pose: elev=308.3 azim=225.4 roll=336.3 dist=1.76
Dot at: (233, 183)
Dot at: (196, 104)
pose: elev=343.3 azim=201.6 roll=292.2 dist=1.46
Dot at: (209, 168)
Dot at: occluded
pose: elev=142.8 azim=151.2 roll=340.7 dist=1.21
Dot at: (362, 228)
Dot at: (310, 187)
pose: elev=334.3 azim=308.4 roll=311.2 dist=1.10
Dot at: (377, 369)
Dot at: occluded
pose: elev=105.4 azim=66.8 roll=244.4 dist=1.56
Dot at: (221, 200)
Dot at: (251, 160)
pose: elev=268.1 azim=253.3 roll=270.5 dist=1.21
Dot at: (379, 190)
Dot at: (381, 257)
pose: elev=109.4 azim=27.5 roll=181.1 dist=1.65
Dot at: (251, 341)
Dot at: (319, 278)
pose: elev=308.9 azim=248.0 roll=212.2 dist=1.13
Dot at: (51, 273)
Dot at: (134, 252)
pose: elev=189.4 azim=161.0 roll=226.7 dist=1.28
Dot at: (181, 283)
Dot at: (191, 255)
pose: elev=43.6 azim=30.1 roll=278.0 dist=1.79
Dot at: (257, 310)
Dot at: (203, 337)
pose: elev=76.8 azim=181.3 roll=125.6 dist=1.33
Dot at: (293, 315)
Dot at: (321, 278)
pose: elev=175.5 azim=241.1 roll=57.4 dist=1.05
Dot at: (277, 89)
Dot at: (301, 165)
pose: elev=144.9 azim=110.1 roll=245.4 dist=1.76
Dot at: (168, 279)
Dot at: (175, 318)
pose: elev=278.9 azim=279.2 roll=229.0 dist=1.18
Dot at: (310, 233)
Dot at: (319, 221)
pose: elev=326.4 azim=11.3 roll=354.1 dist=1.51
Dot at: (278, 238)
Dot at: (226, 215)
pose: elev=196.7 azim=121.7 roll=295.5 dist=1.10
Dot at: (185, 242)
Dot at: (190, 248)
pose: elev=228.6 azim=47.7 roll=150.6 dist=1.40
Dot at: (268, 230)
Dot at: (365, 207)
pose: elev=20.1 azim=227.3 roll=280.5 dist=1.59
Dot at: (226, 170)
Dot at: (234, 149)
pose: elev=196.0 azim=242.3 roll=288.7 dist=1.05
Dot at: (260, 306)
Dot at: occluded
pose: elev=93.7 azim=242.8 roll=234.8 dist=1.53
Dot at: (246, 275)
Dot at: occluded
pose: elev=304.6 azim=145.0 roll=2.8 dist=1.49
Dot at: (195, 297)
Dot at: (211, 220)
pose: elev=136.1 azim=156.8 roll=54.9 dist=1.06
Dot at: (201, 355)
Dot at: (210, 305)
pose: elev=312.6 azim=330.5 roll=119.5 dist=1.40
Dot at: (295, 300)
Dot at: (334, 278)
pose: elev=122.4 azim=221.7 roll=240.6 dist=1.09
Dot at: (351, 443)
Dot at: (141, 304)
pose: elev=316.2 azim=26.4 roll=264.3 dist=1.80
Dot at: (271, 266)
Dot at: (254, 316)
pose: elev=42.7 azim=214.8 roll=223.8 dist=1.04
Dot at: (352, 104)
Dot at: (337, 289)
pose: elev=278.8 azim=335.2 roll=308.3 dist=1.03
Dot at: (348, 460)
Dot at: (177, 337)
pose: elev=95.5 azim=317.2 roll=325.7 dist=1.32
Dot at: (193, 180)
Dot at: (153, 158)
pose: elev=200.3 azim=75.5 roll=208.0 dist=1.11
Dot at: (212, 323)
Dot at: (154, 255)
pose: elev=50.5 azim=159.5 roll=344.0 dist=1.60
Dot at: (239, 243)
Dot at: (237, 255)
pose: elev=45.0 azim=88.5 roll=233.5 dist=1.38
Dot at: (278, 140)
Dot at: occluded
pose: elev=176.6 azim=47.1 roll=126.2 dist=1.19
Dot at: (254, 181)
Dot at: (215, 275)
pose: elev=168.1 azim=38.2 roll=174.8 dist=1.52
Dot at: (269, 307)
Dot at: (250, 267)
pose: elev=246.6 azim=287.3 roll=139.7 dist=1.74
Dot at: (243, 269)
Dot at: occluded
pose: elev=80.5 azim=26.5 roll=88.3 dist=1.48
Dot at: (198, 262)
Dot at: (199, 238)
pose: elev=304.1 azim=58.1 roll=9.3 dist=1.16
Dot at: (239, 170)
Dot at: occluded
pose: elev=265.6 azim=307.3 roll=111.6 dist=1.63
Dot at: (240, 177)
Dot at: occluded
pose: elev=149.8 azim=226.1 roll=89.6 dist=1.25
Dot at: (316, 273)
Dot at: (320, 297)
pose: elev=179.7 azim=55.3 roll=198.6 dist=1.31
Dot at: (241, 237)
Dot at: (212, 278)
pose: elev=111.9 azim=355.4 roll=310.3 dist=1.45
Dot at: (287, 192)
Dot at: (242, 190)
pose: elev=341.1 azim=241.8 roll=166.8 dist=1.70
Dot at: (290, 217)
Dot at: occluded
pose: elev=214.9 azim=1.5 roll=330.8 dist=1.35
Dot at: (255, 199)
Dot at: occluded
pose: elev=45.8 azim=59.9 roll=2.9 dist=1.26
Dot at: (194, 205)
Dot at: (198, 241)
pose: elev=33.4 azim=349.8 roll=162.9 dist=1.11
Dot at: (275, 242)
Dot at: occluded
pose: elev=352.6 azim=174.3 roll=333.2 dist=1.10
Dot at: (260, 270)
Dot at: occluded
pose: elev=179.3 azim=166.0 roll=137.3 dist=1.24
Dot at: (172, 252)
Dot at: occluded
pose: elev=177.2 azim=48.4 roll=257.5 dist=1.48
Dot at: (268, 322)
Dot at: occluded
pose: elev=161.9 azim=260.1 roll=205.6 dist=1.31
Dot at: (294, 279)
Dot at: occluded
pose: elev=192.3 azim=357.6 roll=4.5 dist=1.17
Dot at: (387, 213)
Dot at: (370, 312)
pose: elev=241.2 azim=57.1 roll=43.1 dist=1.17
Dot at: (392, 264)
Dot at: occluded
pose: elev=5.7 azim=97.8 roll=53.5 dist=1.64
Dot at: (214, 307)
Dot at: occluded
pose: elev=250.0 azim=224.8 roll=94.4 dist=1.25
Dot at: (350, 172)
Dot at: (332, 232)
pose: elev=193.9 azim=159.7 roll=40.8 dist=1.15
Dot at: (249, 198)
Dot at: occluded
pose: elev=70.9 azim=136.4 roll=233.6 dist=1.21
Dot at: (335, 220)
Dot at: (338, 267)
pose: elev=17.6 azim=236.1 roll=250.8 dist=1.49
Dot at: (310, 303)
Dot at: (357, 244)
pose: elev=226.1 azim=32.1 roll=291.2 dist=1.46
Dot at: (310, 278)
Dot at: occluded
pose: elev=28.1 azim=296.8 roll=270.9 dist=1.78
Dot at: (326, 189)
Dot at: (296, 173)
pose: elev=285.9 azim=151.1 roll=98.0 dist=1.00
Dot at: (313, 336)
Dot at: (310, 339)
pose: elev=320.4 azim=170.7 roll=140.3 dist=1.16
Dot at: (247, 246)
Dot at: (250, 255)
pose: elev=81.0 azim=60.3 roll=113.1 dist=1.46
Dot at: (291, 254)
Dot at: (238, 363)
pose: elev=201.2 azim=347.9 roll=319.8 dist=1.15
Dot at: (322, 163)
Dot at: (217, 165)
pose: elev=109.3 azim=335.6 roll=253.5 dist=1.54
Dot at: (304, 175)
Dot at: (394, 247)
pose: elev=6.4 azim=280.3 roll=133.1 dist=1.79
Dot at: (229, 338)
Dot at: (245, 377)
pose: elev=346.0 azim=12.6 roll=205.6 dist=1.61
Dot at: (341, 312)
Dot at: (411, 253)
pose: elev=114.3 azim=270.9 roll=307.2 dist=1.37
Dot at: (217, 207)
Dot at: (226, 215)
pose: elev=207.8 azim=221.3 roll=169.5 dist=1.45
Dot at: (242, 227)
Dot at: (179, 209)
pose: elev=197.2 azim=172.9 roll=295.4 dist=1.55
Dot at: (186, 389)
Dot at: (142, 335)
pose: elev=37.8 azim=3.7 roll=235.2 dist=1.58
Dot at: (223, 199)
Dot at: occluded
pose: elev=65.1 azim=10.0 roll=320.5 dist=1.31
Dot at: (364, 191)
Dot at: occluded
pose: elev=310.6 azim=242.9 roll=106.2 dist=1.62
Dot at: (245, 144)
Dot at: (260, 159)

========================================================================

▶ **Instruction**: Format the lines of the data between the line containing "pose: elev=308.9 azim=248.0" and the line containing "Dot at: (234, 149)", inclusive, as a JSON list of strings, one string per line, leaving out any blank lines.

▶ **Answer to the exercise**:
[
  "pose: elev=308.9 azim=248.0 roll=212.2 dist=1.13",
  "Dot at: (51, 273)",
  "Dot at: (134, 252)",
  "pose: elev=189.4 azim=161.0 roll=226.7 dist=1.28",
  "Dot at: (181, 283)",
  "Dot at: (191, 255)",
  "pose: elev=43.6 azim=30.1 roll=278.0 dist=1.79",
  "Dot at: (257, 310)",
  "Dot at: (203, 337)",
  "pose: elev=76.8 azim=181.3 roll=125.6 dist=1.33",
  "Dot at: (293, 315)",
  "Dot at: (321, 278)",
  "pose: elev=175.5 azim=241.1 roll=57.4 dist=1.05",
  "Dot at: (277, 89)",
  "Dot at: (301, 165)",
  "pose: elev=144.9 azim=110.1 roll=245.4 dist=1.76",
  "Dot at: (168, 279)",
  "Dot at: (175, 318)",
  "pose: elev=278.9 azim=279.2 roll=229.0 dist=1.18",
  "Dot at: (310, 233)",
  "Dot at: (319, 221)",
  "pose: elev=326.4 azim=11.3 roll=354.1 dist=1.51",
  "Dot at: (278, 238)",
  "Dot at: (226, 215)",
  "pose: elev=196.7 azim=121.7 roll=295.5 dist=1.10",
  "Dot at: (185, 242)",
  "Dot at: (190, 248)",
  "pose: elev=228.6 azim=47.7 roll=150.6 dist=1.40",
  "Dot at: (268, 230)",
  "Dot at: (365, 207)",
  "pose: elev=20.1 azim=227.3 roll=280.5 dist=1.59",
  "Dot at: (226, 170)",
  "Dot at: (234, 149)"
]